Therapeutic Targets For MS Found In The Gut
By Deborah Borfitz
March 2, 2023 | Neuroscientists at the University of Virginia (UVA) have succeeded in alleviating the harmful inflammation of multiple sclerosis (MS) in a mouse model of the disease by modulating the gut microbiome to disable a key immune regulator known as aryl hydrocarbon receptor (AHR). That’s a well-known and “easily druggable target” that multiple drugs now in clinical trials are attempting to block, says Andrea Merchak, a UVA doctoral candidate in neuroscience.
Another therapeutic possibility is to instead look downstream to “modulate the bile acids that are part of the normal physiology of all humans... [which] should be relatively safe and straightforward to do,” she adds. One of those, taurocholic acid, was identified as the most efficient driver of apoptosis—an important form of programmed cell death—and thus a potential avenue for treating MS in a newly published study in PLOS Biology (DOI: 10.1371/journal.pbio.3002000).
Several academic groups have discovered other candidate bile acids, so the next step is to find the one that most efficiently reduces immune cell activity to impede the harmful, chronic inflammation seen in MS and similar autoimmune disorders, says Merchak. Perhaps some combination of those bile acids will heighten the therapeutic effect for patients.
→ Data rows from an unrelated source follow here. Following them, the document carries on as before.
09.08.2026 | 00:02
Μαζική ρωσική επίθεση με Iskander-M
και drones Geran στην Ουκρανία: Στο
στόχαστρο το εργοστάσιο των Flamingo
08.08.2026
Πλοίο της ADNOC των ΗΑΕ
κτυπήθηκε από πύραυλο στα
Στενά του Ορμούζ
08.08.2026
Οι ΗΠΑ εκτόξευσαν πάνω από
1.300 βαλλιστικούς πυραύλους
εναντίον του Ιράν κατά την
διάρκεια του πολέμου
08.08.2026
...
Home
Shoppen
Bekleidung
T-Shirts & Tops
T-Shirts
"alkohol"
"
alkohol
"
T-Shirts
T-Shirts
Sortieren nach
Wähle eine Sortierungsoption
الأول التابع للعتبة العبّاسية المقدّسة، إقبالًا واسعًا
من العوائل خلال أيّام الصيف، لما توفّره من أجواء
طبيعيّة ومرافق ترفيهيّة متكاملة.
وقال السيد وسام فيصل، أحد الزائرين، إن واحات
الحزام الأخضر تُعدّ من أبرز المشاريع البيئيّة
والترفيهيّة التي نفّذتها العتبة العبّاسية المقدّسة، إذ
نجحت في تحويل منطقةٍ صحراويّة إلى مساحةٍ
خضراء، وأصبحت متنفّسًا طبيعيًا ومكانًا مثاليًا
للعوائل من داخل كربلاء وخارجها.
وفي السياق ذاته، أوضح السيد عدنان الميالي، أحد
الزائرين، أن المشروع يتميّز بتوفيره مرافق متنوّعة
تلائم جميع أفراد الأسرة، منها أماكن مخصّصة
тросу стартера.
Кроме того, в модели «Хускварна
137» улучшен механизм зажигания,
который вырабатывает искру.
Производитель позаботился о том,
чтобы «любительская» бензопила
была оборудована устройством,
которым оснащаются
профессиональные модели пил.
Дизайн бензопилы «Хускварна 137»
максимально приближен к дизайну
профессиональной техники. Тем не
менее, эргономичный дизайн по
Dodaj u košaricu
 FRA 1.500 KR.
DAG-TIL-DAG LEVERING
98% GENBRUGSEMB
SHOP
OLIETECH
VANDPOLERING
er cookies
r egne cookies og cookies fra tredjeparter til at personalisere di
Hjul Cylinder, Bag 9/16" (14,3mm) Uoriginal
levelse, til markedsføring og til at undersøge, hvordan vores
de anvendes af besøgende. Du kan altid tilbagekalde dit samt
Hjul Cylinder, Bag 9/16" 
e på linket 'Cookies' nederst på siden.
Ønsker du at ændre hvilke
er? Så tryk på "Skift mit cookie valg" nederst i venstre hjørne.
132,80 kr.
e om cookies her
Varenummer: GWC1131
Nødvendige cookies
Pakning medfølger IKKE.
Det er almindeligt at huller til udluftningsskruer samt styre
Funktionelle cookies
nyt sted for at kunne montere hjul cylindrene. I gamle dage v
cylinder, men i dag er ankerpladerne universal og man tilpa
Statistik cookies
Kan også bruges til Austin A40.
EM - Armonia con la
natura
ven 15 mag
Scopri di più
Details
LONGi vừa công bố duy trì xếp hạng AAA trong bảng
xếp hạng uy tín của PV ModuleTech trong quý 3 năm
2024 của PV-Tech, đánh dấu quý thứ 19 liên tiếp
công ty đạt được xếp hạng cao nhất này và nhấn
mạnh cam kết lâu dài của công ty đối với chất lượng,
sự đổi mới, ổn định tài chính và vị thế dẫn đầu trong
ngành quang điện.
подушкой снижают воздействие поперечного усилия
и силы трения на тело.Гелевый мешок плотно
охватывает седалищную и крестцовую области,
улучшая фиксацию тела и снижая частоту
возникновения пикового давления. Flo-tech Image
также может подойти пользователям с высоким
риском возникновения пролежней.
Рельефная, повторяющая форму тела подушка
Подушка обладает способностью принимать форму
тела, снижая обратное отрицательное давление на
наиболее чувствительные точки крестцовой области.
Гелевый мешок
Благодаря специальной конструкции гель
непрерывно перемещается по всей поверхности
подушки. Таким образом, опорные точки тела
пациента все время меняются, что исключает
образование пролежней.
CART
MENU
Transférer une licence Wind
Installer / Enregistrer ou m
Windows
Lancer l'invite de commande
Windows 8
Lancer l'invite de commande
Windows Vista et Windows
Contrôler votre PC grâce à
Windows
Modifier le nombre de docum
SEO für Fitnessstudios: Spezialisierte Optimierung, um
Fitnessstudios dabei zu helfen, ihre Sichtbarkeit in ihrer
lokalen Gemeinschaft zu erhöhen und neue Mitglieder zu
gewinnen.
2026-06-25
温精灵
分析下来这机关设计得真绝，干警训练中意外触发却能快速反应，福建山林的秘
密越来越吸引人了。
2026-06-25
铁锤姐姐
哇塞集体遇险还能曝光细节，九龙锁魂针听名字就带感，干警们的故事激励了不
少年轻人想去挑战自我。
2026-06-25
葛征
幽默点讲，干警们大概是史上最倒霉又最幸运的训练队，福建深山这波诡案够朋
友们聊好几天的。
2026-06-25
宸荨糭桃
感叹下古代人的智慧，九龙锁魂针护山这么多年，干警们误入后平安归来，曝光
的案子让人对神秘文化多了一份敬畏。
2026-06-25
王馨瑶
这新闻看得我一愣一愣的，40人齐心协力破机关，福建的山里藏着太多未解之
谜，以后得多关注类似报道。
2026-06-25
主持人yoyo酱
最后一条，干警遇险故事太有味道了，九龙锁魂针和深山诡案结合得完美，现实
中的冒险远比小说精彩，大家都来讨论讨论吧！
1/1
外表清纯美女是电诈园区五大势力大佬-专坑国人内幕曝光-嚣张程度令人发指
MS is a T cell-driven autoimmune disease affecting 2.3 million people worldwide and patients at present rely on immunosuppressant drugs that come with a lot of unpleasant and dangerous side effects, she notes. Since there is no cure, treatments focus on helping them manage their symptoms, control flareups, and slow progression of the disease.
The ‘Nitty-Gritty’
Merchak works in the lab of Alban Gaultier, Ph.D., associate professor at the UVA School of Medicine and its Center for Brain Immunology and Glia. The output has previously focused primarily on the use of myelin-forming oligodendrocyte progenitor cells to repair some of the damage done when patients’ immune system mistakenly attacks their body.
That the latest project looked earlier in the diseases process, before the damage occurred, was a “happy accident” occasioned by Gaultier’s lab specializing in MS and the introduction of toolsets for looking at the microbiome by a previous graduate student, explains Merchak. Scientists across the field are now well aware that environmental exposures through the gut can influence how the immune system forms and responds later in life.
The effects of these exposures seem to be specific to individuals, she adds. “We are just starting to dig into the nitty-gritty to understand the specific interactions that are occurring” and the implications in certain cells and diseases.
In the latest paper, Merchak looked at a specific type of immune cell—the type 17 T helper cell—which has been associated with many different autoimmune disorders, including rheumatoid arthritis and psoriasis as well as multiple sclerosis. “By understanding these basic mechanisms, we are going to be able to more fully appreciate how some of these disorders are related in their origins and... we might be able to find similar solutions,” she says.
Merchak’s work received the support of UVA’s TransUniversity Microbiome Initiative (TUMI), which serves as the central hub for the university’s cutting-edge microbiome research. TUMI helps researchers across different specialties collaborate and share their expertise because UVA, like most universities, does not have a microbiome department.
TUMI also provides expensive and technical tools to UVA researchers, notably mouse colonies who either have known bacterial consortia in their guts, are completely germ-free, or have been humanized with the gut microbiome from human patients, says Merchak. The study reported in PLOS Biology predominantly required bioinformatics support, but TUMI assistance was needed for 16S sequencing on the microbiomes and metabolomic analysis.